Vision-language-action (VLA) models are powerful action generators for robot manipulation, but they are typically executed with fixed inference and replanning schedules. This rigidity ignores the uneven difficulty of robot control: contact-rich or uncertain states may need more computation and fresher feedback, while easier states can often be handled with fewer inference steps and longer open-loop execution. We propose Elastic Queries Reinforcement Learning (EQRL), a framework that makes each VLA policy query elastic. A lightweight latent-schedule adaptor jointly selects the latent input, denoising budget, and action chunk length, without fine-tuning the underlying VLA model. To make scheduling difficulty-aware, EQRL trains a critic over the joint latent-schedule action and derives a state difficulty signal from critic ensemble disagreement. This signal guides compute toward difficult states, while a learned residual allows task-driven correction. We formulate variable chunk execution as query-level macro-action RL with chunk-dependent discounting and an amortized number-of-function-evaluations (NFE) budget. Across simulation and real-robot manipulation, EQRL reduces amortized inference cost while preserving or improving task success.

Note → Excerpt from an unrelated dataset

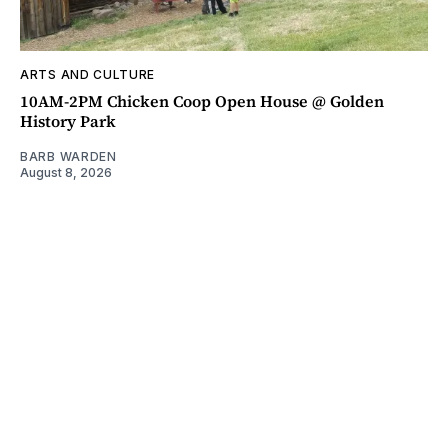
ARTS AND CULTURE
10AM-2PM Chicken Coop Open House @ Golden
History Park
BARB WARDEN
August 8, 2026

翻译：视觉-语言-动作模型是机器人操作中强大的动作生成器，但通常以固定的推理和重规划时间表执行。这种刚性忽略了机器人控制的不均匀难度：接触密集或不确定状态可能需要更多计算和更新鲜的反馈，而简单状态通常可以用更少的推理步骤和更长的开环执行来处理。我们提出弹性查询强化学习，一种使每个VLA策略查询变得弹性的框架。轻量级潜在调度适配器联合选择潜在输入、去噪预算和动作块长度，无需微调底层VLA模型。为使调度具有难度感知能力，EQRL在联合潜在调度动作上训练一个评价器，并从评价器集成差异中导出状态难度信号。该信号将计算引导至困难状态，同时学习到的残差允许任务驱动校正。我们将变长块执行形式化为查询级宏动作强化学习，包含块相关的折扣因子和摊销的函数评估次数预算。在仿真和真实机器人操作中，EQRL在保持或提升任务成功率的同时降低了摊销推理成本。